[The task]: Each line containing the word "Física" must be copied from the material below.

[Material provided]:
--- START ---

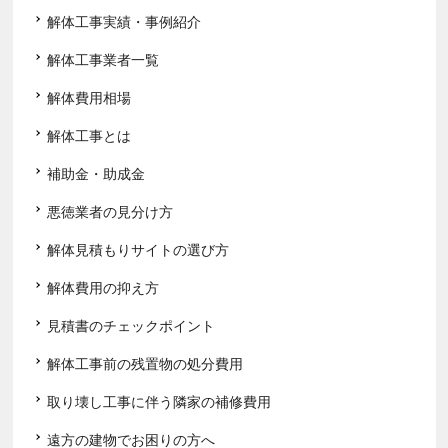
解体工事実績・事例紹介
解体工事業者一覧
解体費用相場
解体工事とは
補助金・助成金
悪徳業者の見分け方
解体見積もりサイトの選び方
解体費用の抑え方
見積書のチェックポイント
解体工事前の残置物の処分費用
取り壊し工事に伴う隣家の補修費用
遠方の建物でお困りの方へ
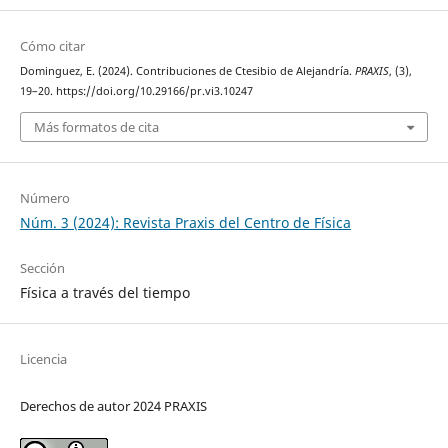
Cómo citar
Dominguez, E. (2024). Contribuciones de Ctesibio de Alejandría.
PRAXIS
, (3),
19–20. https://doi.org/10.29166/pr.vi3.10247
Más formatos de cita
Número
Núm. 3 (2024): Revista Praxis del Centro de Física
Sección
Física a través del tiempo
Licencia
Derechos de autor 2024 PRAXIS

--- END ---

[Written response]:
Núm. 3 (2024): Revista Praxis del Centro de Física
Física a través del tiempo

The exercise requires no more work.